Однако рисковать никому не хотелось. Пулеметчики выждали немного, удостоверились, что наживка осталась нетронутой, и дали очередь – для собственного удовольствия выстукивая выстрелами «стаканчик анисовой»
[17]. Рата-татата-та-та. Эта забава требовала навыка и ловких пальцев. И вот теперь он уже не шевелится.
Панисо сидит, привалившись спиной к стене, опирается на автомат, смотрит на своего напарника Ольмоса – тот мал ростом, с изможденным лицом, однако крепок как кремень. На плече – пилотка с отрезанной кисточкой, он говорит, что болтается только у гомиков и фашистов. Вид у бывшего сверловщика такой же усталый, как у остальных, – двухдневная щетина, круги под глазами, грязная форменная рубашка, на груди крест-накрест моток запального шнура, детонаторы и патронташи, за спиной вещевой мешок. Всклокоченные волосы, лицо и одежда уже припудрены кирпичной и гипсовой крошкой, поднятой в воздух пулями и разрывами.
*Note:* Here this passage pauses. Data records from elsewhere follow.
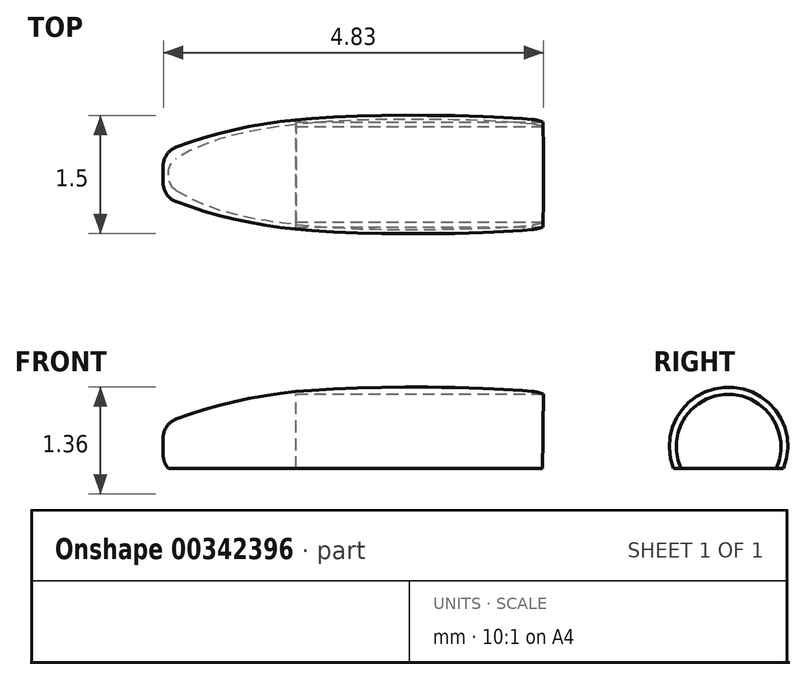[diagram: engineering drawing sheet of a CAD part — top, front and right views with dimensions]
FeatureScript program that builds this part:
annotation { "Feature Type Name" : "Feature", "Feature Type Description" : "" }
export const myFeature = defineFeature(function(context is Context, id is Id, definition is map)
    precondition{}
    {
        {
            var Q0;
            Q0=qCreatedBy(makeId("Front.planeOp"),FACE);
            var sketch = newSketch(context, id + "F0", { "sketchPlane" : qUnion([Q0])});
            skFitSpline(sketch, "E0", {"points": [v(58.46, 31.32) * mm, v(59.33, 31.6) * mm, v(60.23, 31.74) * mm, v(61.35, 31.79) * mm, v(62.75, 31.76) * mm, v(63.6, 31.68) * mm], "startDerivative": vector(4.55, 1.81) * mm, "endDerivative": vector(4.3, -0.7) * mm});
            skLineSegment(sketch, "E1", {"start": v(63.6, 31.68) * mm, "end": v(63.6, 31.04) * mm});
            skLineSegment(sketch, "E2", {"start": v(63.6, 31.04) * mm, "end": v(58.46, 31.04) * mm});
            skLineSegment(sketch, "E3", {"start": v(58.46, 31.04) * mm, "end": v(58.46, 31.14) * mm});
            skLineSegment(sketch, "E4", {"start": v(58.35, 31.04) * mm, "end": v(63.75, 31.04) * mm});
            skArc(sketch, "E5.filletArc", {"start": v(58.62, 31.38) * mm, "mid": v(58.5, 31.29) * mm, "end": v(58.46, 31.14) * mm});
            skSolve(sketch);
        }
        {
            var Q0;
            Q0 = qSketchRegion(id + "F0", true);
            var Q1;
            Q1=sQuery(id+"F0.wireOp",EDGE,"E4");
            revolve(context, id + "F1", {"entities" : qUnion([Q0]), "axis" : qUnion([Q1]), "revolveType" : RevolveType.FULL});
        }
        {
            var Q0;
            Q0=makeQuery(id+"F1.opRevolve","SWEPT_EDGE",EDGE,{"disambiguationData":[OSD([sQuery(id+"F0.wireOp",EDGE,"E0"),sQuery(id+"F0.wireOp",EDGE,"E1")])]});
            fillet(context, id + "F2", {"entities" : qUnion([Q0]), "radius" : 0.5 * mm, "tangentPropagation" : true, "allowEdgeOverflow" : false});
        }
        {
            var Q0;
            Q0=qCreatedBy(makeId("Right.planeOp"),FACE);
            cPlane(context, id + "F3", {"entities" : qUnion([Q0]), "cplaneType" : CPlaneType.OFFSET, "offset" : 110.74 * mm, "width" : 152.4 * mm, "height" : 152.4 * mm});
        }
        {
            var Q0;
            Q0=qCreatedBy(id+"F3.planeOp",FACE);
            var sketch = newSketch(context, id + "F4", { "sketchPlane" : qUnion([Q0])});
            skCircle(sketch, "E6", {"center": v(0, 31.03) * mm, "radius": 0.67 * mm});
            skSolve(sketch);
        }
        {
            var Q0;
            Q0 = qSketchRegion(id + "F4", true);
            extrude(context, id + "F5", {"entities" : qUnion([Q0]), "operationType" : NewBodyOperationType.REMOVE, "oppositeDirection" : true, "depth" : 50.6 * mm});
        }
        {
            var Q0;
            Q0=qCreatedBy(id+"F3.planeOp",FACE);
            var sketch = newSketch(context, id + "F6", { "sketchPlane" : qUnion([Q0])});
            skLineSegment(sketch, "E7", {"start": v(-0.74, 30.76) * mm, "end": v(0.88, 30.76) * mm});
            skLineSegment(sketch, "E8", {"start": v(-0.74, 30.76) * mm, "end": v(-0.74, 30.13) * mm});
            skLineSegment(sketch, "E9", {"start": v(-0.74, 30.13) * mm, "end": v(0.86, 30.13) * mm});
            skLineSegment(sketch, "E10", {"start": v(0.86, 30.13) * mm, "end": v(0.88, 30.76) * mm});
            skSolve(sketch);
        }
        {
            var Q0;
            Q0 = qSketchRegion(id + "F6", true);
            extrude(context, id + "F7", {"entities" : qUnion([Q0]), "operationType" : NewBodyOperationType.REMOVE, "oppositeDirection" : true, "depth" : 65.53 * mm});
        }
    });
– Есть чего покурить, Пако?
– Держи.
Он протягивает товарищу кисет с мелко нарубленным табаком и бумажкой. Панисо без спешки, вытерев сначала влажные от пота руки о штаны, сыплет табак, двумя пальцами скручивает сигарету, заклеивает ее языком. Когда он подносит ее ко рту, Ольмос протягивает ему зажигалку с дымящимся трутом. Панисо благодарно кивает. Славный человек, думает он. Повезло с напарником. Мало того что они земляки, но еще и одинаково презирают и окопавшихся в Мадриде и Валенсии предателей, и не признающих дисциплину анархистов, из-за которых, того и гляди, проиграем войну, и продавшихся капиталу барчуков – что правых, что левых, – и кадровых офицеров, и попов.
– Табачок, надо сказать, так себе.
– Чем богаты, – пожимает Ольмос плечами. – И такого-то мало осталось.
– Ну, может быть, скоро разживемся хорошим…
– Ага. С Канарских островов. У фашистов куплю.
Панисо улыбается, щурясь от дыма. Шутка словно освежила ему пересохший рот.
– До того как заработал пулемет, я успел заметить в конце улицы табачный ларек… Так что нам тратиться не придется.
– Когда мы доберемся дотуда – если вообще доберемся, – его уж наверняка разнесут: не наши, так те.
– Это точно.
– Когда курить нечего, война становится уж полным дерьмом.
– Когда куришь, в общем, тоже.
Несколько раз неглубоко затянувшись, Панисо снова выглядывает наружу, где время от времени пули вновь начинают щелкать по мостовой и стенам. Двое убитых лежат, как лежали. Спокойно и тихо. Никого на свете нет спокойней убитых.
– Кажется, мы с тобой вляпались, – говорит он.
– Не кажется, а так оно и есть.
Недолгое молчание. Дымок медленно струится из ноздрей подрывника.
– Здесь мы к площади не пройдем. Нас всех ухлопают.
– Будь уверен.
– Да я и так…
В тесном пространстве подвала они не одни – кроме тех двоих, с которыми они ночью взорвали пулеметное гнездо, здесь лежат вповалку еще семеро. Все они, как и Панисо с Ольмосом, из ударной саперной роты Первого батальона, получившего приказ взять городок, выбив оттуда противника. Подрывники соединились с остальными на заре, когда в предрассветных сумерках те выдвинулись в центр Кастельетса. Теперь, когда почти половина городка у них в руках, республиканцы попытались пройти на площадь, где стоят церковь и магистрат, однако дрогнувшие поначалу франкисты то ли опомнились, то ли получили подкрепление. И вцепились мертвой хваткой. А у республиканцев нет уже прежнего пыла, они постепенно теряют боевой задор. Двое убитых на мостовой – не единственные потери, и никто не хочет быть следующим.